PATIENTS have been warned of the dangers of seeking "unproven stem cell therapies" abroad as experts called for a tighter regulation of health tourism.

International experts in public health, ethics and biotechnology, said countries should unite to tackle "unscrupulous marketing" of potentially harmful experimental therapies, and warned that emerging biotechnologies such as mitochondrial replacement therapy and gene editing were also at risk of misuse.

Their editorial is published in the US-based journal, Science Translational Medicine.

Hundreds of clinics worldwide are selling stem cell transplants to treat everything from Parkinson's disease to spinal injuries, but it is generally banned in Europe outwith trials or in exceptional circumstances.

Dr Sarah Chan, an expert in ethics from Edinburgh University, said: “Many patients feel that potential cures are being held back by red tape and lengthy approval processes. Although this can be frustrating, these procedures are there to protect patients from undergoing needless treatments that could put their lives at risk. Stem cell therapies hold a lot of promise but we need rigorous clinical trials and regulatory processes to determine whether a proposed treatment is safe, effective and better than existing treatments.”

It comes days after the Herald reported on the case of Lucy Clarke, from Inverness, who said she had experienced a major reduction in her MS symptoms after undergoing a stem cell transplant in Moscow. Mrs Clarke is now supporting the efforts of her friend and fellow MS sufferer Rona Tynan, also from Inverness, to fundraise £60,000 to undergo the same procedure in Mexico.

The treatment, known as AHSCT, uses intensive chemotherapy to strip away patients' faulty immune system before flooding their bodies with stem cells harvested from their own bone marrow. It is being tested in the UK in clinical trials in London and Sheffield, but a small number of MS patients have also undergone the treatment "off-trial" on the NHS.

The journal article follows controversy over the XCell clinic in Germany where a 10-year-old boy from Azerbaijan was seriously injured in 2010 after having stem cells injected into his brain, and an 18-month-old from Italy died three months later after the same procedure. The facility was shut down in 2011.

The editorial states: "The term 'stem cell' has been used broadly in promises of youth, rejuvenation, and good health, as well as in the branding of cosmetics, dietary supplements, and sports products.

"Such hyperbole carries with it not only an increased risk of exploitation of vulnerable patients and their families desperate for a cure but also of significant damage to the health of those subjected to these unproven interventions. In the longer term, unfulfilled promises may bring regenerative medicine research and development into disrepute."
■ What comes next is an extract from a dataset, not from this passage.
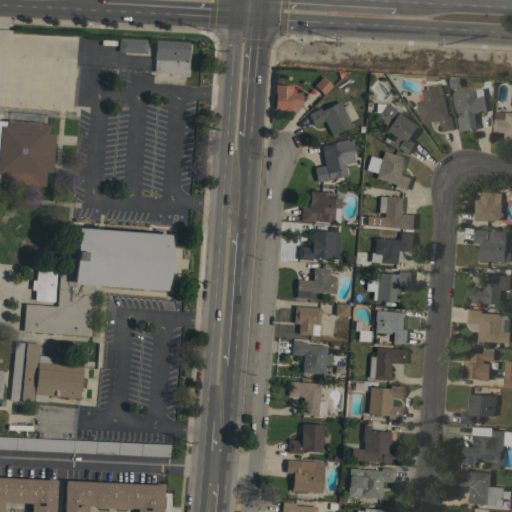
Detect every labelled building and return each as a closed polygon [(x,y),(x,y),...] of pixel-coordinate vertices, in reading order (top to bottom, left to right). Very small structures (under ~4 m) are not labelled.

The authors call for the World Health Organization to help guide responsible clinical use of stem cells, adding: "The success of this industry has adverse implications for patients’ health and the integrity of health care markets, as well as potential repercussions for legitimate biomedical endeavours. It also provides an unsettling glimpse of what may lie ahead for other emerging biomedical technologies, such as mitochondrial replacement therapy and gene editing."